The EU is investigating the GPU market for possible abuses after a raid on Nvidia offices
The European Commission has informally started collecting opinions on potential unfair practices related to graphics cards used for artificial intelligence (AI) applications. In this way, the EU is investigating whether there is a need for the next step, that is, a formal investigation when it comes to the GPU market.
The move came after French law enforcement authorities raided Nvidia’s offices last week on suspicion of so-called anti-competitive practices in the graphics card industry, Bloomberg reports.

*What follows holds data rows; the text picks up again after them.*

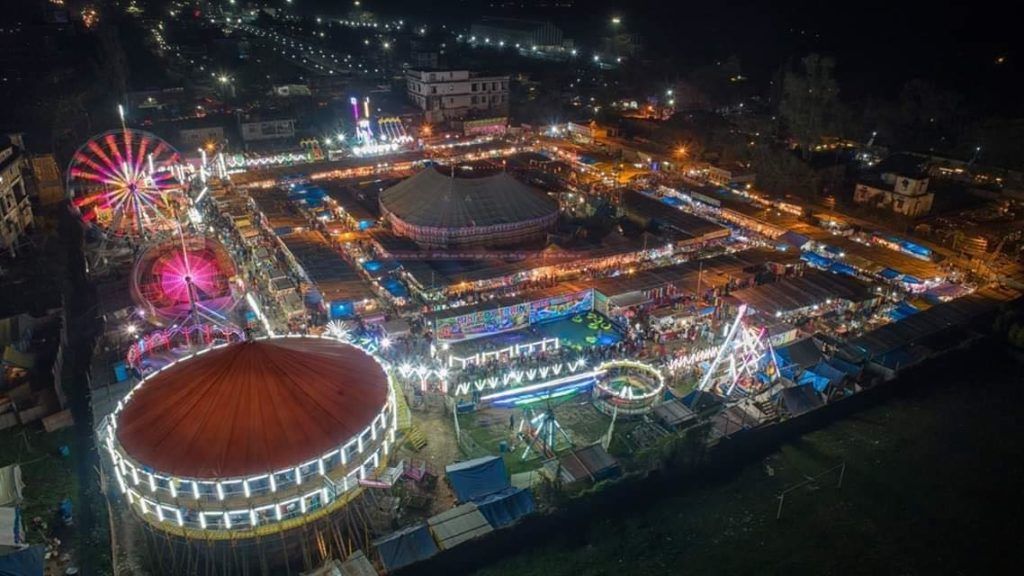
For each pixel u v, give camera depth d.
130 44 181.25
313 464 39.62
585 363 61.78
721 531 44.53
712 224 90.25
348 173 114.56
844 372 57.78
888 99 144.75
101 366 57.69
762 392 56.47
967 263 79.62
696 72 167.38
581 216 100.25
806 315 68.56
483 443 52.25
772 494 47.72
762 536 44.12
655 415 53.59
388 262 80.50
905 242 84.06
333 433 41.06
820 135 118.38
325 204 100.38
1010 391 58.75
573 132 139.50
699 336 66.81
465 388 57.03
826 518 45.59
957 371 61.03
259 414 40.09
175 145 123.62
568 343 66.62
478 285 74.75
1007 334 64.25
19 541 39.09
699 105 159.75
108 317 65.19
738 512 46.12
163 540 39.41
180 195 101.00
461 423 54.50
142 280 72.62
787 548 43.16
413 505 45.09
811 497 47.41
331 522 40.94
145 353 60.53
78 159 95.00
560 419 55.50
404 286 76.31
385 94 166.00
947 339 63.59
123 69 152.50
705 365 61.53
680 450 48.91
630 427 54.50
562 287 73.31
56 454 49.19
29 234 85.88
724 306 67.88
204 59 196.25
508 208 90.19
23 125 111.06
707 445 50.53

Nvidia GPUs have become essential for training large-scale AI models, and the Nvidia H100 graphics processor has allowed the company to secure over 80 percent of the market, beating competitors such as Intel and AMD. If these initial investigations culminate in a formal EU antitrust investigation and Nvidia is eventually found guilty, the company could face serious fines of up to 10 percent of its global annual revenue.
In the case of Nvidia, that amount would be measured in the billions of dollars.

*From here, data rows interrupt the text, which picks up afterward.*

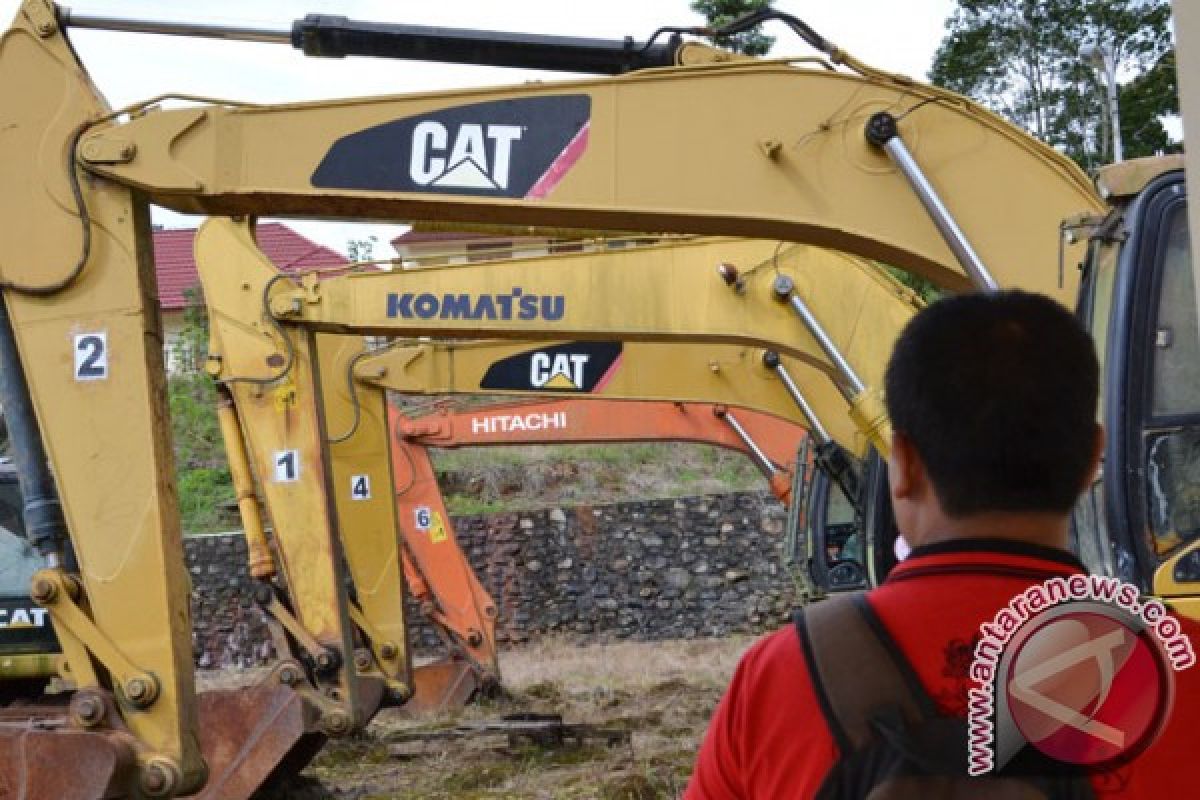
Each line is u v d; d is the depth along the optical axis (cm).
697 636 1911
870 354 905
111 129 622
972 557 171
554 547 1947
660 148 614
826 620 174
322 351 1213
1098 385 179
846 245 616
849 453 1113
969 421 170
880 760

Meanwhile, France is conducting a parallel investigation after last week’s raid as the country’s authorities have taken a particular interest in understanding Nvidia’s dominant role and its pricing strategy. The fact that the EU investigation was announced immediately afterwards is a fact that underlines the seriousness of the situation in which Nvidia currently finds itself.
It is definite that Nvidia is breaking records when it comes to AI GPUs and is reaching huge amounts of pure profit at breakneck speed. However, this was only to be expected since the company initially invested billions of dollars in optimizing its CUDA platform for AI applications. That, together with the performance of the A100 and H100 processors, not only solidified Nvidia’s position in the AI world, but pushed it far ahead of its rivals.
The dominant market position is certainly a testament to Nvidia’s innovation and capabilities, but it doesn’t seem to sit well with everyone, and it’s now under the microscope for potential antitrust implications. If things end badly for this company, it would be just another contribution to the thesis that the capitalist free market is not so free.